With regard to individual risk factors, particular attention was given, in the past, to the distribution of Radon in the Apulian territory. In a major study conducted on a sample of 310 residences in nine municipalities of Apulia (Bari, Rutigliano, Foggia, Troia, Sant'Agata di Apulia, Taranto, Latiano, Lecce e Castri di Lecce) changes in the concentration of indoor Radon in these homes were assessed during the spring-summer and autumn-winter periods, and considered in association with the architectural configuration of the building and to construction materials used [70]. The reported results demonstrated that in the two selected municipalities of Lecce (Lecce and Castri di Lecce) the concentration of Radon was clearly greater than that of the other municipalities studied. The causes of this excess in these homes are mainly attributable to two factors: the building type and the geological characteristics of the subsoil. The buildings made of tufa and Lecce stone are those in which the largest concentrations of Radon were measured: it is therefore easily concluded that, in these municipalities of Lecce, the concomitant presence of many old buildings constructed with the abovementioned materials and the karst subsoil which affects the process of exhalation of Radon could, combined with smoking habits, be the cause of a significant number of lung neoplasms: at present, however, scientific feedback to this statement is required, especially bearing in mind that the spatial distribution of mortality is extremely different between the sexes, as we have well-established.

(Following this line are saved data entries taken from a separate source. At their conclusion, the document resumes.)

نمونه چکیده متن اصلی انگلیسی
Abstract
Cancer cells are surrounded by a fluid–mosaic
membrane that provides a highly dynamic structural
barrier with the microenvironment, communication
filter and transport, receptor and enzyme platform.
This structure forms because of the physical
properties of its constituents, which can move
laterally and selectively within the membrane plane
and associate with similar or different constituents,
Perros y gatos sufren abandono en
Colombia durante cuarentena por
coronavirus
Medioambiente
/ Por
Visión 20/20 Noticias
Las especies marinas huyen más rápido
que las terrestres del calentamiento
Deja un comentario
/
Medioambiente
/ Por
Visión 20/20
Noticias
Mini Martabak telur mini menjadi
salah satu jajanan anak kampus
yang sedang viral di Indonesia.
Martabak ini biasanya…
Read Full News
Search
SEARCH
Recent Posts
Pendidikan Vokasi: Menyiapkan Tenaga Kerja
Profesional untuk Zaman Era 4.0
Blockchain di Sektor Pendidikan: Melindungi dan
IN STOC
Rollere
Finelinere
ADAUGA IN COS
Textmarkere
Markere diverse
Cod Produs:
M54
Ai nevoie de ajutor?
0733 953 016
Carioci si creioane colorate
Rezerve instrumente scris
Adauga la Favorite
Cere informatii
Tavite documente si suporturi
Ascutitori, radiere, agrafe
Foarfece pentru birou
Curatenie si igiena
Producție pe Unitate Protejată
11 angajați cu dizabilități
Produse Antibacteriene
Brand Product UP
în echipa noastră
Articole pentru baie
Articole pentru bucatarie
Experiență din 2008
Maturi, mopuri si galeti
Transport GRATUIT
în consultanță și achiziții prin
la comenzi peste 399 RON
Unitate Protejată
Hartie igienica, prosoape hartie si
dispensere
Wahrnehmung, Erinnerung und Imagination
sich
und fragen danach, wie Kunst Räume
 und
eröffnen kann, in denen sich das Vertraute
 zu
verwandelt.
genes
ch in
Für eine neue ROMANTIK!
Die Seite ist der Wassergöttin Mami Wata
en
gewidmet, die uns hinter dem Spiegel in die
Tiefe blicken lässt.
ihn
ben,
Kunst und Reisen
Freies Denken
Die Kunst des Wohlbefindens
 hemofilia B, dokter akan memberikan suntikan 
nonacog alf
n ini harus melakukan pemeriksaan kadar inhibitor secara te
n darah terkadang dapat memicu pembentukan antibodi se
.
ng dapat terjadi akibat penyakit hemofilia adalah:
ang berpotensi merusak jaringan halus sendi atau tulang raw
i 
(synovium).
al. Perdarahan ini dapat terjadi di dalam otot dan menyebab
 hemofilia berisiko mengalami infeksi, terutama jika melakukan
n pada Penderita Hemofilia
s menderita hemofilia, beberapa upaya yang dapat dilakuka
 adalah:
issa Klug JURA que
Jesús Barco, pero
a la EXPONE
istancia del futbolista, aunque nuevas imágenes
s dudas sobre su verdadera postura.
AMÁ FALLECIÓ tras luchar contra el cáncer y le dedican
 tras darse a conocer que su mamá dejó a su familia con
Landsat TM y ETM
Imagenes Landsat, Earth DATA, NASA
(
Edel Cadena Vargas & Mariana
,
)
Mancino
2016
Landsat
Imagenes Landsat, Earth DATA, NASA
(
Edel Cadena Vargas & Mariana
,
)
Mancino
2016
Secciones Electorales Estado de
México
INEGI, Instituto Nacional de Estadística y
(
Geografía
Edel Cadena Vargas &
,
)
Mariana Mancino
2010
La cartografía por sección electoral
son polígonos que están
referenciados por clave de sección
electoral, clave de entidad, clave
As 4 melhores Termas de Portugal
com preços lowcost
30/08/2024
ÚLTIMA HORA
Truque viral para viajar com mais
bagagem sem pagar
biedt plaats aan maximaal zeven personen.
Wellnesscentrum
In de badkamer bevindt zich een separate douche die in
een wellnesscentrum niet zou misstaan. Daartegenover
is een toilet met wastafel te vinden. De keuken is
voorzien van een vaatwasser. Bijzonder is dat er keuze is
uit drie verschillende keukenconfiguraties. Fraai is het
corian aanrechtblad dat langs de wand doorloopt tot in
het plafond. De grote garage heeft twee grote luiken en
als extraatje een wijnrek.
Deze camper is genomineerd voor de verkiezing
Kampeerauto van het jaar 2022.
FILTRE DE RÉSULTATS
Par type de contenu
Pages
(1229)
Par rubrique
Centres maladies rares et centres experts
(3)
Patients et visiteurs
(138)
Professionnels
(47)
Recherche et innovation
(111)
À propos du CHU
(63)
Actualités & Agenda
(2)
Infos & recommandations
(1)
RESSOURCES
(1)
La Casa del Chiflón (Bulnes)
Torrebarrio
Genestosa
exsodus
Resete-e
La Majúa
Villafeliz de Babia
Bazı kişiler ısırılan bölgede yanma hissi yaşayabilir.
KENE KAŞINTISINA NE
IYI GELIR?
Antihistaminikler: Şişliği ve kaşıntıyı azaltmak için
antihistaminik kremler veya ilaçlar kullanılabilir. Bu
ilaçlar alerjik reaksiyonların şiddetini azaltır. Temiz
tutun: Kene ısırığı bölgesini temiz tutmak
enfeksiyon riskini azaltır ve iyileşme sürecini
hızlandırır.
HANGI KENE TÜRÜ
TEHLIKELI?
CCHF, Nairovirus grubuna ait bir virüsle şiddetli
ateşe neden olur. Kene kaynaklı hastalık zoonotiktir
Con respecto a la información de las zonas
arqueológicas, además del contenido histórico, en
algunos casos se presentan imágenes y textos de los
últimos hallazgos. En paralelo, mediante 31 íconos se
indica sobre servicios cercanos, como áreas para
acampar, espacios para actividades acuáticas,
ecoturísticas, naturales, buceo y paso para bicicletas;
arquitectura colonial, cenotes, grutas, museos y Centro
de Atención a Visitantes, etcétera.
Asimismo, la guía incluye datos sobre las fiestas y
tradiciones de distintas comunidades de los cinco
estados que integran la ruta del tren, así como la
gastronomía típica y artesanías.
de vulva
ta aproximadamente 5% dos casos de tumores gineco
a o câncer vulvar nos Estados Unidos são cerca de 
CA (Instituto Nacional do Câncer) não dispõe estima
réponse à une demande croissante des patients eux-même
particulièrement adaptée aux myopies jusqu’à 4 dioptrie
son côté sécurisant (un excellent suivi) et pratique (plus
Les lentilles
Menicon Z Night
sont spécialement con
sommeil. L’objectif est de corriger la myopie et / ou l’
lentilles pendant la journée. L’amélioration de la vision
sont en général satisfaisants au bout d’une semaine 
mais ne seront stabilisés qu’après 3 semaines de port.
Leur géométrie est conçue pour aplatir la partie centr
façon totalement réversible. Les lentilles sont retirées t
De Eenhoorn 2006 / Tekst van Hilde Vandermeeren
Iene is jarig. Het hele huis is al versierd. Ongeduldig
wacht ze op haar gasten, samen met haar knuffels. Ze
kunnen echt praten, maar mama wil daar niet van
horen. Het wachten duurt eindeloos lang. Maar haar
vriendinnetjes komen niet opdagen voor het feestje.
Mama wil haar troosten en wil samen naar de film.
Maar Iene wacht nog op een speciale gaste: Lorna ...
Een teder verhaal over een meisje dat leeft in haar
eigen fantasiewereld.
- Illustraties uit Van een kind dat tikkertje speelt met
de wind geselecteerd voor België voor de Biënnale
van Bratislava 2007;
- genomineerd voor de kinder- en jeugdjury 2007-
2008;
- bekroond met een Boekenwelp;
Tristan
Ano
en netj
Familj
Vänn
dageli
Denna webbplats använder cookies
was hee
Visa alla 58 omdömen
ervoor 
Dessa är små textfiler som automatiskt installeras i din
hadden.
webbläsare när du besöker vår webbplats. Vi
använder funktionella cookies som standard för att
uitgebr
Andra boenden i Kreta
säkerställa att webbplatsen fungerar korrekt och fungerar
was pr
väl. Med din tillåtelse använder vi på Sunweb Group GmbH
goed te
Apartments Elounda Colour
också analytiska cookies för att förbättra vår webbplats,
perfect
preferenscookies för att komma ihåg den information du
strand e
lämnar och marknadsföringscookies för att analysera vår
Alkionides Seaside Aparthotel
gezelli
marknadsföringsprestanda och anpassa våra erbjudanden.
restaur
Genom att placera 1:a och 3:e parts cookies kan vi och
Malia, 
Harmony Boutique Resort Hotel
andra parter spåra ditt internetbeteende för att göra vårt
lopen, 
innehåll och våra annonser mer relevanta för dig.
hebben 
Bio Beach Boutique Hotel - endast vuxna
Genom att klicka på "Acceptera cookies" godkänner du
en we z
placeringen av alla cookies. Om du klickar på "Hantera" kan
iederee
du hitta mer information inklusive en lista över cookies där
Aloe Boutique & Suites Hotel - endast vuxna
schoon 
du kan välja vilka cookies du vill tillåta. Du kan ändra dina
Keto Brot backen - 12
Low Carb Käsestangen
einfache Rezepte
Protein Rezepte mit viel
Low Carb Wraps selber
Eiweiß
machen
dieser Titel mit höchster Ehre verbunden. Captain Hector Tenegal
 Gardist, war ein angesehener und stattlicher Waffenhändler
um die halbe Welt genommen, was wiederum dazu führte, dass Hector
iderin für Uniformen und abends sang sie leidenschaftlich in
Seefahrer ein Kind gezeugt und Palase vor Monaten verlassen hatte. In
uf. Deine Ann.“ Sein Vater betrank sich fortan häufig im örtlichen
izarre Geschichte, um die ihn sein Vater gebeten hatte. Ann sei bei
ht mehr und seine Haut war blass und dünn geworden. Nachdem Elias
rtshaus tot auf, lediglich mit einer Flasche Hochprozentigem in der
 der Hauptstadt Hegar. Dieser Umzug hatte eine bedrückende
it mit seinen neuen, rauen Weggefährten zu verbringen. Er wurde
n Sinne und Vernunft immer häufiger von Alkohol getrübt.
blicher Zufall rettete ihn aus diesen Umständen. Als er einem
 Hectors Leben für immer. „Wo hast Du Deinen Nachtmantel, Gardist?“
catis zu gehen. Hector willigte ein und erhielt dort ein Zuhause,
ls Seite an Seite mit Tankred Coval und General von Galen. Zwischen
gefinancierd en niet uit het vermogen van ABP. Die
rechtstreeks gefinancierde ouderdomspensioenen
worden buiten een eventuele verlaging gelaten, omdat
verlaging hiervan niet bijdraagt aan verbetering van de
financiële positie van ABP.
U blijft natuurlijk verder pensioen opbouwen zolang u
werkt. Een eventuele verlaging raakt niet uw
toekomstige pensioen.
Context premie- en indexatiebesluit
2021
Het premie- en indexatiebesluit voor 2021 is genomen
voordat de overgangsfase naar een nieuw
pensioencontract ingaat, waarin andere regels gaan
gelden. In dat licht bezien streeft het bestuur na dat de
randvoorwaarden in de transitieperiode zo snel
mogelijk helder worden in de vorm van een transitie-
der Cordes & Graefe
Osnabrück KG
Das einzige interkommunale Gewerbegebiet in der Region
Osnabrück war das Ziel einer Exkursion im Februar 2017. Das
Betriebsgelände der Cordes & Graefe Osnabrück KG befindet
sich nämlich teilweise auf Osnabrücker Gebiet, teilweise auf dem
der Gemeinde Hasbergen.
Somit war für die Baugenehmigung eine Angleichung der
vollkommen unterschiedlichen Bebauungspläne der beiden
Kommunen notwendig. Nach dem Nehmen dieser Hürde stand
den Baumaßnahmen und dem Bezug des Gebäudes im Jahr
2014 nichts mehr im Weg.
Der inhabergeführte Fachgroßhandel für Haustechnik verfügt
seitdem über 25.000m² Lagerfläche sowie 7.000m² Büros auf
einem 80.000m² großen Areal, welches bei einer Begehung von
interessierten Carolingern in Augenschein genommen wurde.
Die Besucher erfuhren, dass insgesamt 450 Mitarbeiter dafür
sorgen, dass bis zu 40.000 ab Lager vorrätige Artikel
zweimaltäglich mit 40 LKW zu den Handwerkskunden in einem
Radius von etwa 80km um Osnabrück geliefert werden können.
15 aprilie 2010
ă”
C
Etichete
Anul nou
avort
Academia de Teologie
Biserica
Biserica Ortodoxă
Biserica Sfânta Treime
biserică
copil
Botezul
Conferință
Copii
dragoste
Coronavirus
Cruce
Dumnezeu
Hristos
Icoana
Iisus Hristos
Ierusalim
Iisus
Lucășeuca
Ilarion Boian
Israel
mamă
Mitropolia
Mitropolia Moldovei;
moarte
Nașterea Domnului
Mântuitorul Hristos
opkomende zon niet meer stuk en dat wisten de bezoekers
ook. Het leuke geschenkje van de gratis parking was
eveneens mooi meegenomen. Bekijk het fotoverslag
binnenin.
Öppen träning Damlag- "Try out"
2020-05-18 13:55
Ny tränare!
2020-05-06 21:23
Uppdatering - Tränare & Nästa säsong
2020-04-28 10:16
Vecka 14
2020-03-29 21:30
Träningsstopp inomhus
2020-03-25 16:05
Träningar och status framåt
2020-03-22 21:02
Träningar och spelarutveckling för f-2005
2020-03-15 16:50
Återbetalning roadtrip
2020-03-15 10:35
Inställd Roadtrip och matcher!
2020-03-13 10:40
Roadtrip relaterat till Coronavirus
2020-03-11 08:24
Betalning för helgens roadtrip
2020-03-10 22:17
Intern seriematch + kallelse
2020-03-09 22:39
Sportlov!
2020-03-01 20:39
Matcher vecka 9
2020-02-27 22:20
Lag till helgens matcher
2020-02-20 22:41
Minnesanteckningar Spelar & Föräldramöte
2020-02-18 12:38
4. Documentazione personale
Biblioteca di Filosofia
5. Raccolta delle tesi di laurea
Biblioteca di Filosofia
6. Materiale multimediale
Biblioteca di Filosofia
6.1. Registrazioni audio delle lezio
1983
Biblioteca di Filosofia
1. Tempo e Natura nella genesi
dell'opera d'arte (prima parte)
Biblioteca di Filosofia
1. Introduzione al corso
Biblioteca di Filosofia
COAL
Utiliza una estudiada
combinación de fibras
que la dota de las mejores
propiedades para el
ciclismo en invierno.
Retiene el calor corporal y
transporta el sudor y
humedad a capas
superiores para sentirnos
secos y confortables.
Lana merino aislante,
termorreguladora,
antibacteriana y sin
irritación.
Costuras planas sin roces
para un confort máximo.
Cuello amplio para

The presence of large industrial plants in the area of Galatina (Istat code: 75029, which borders the municipality of Cutrofiano, Istat code: 75026, located around the secondary cluster near the Maglie area), raises the question about the role of occupational exposure for male workers resident in central Salento: it would be interesting to know the employment and work place of males suffering from lung cancer to check, at least for areas classified as high risk, the possibility of an occupational exposure: furthermore, we must not forget the role that these facilities could have as point sources of pollutants and carcinogens diffused throughout the territory. These studies may become possible in the near future thanks to the consolidation of data from the Jonico-Salentino Cancer Register.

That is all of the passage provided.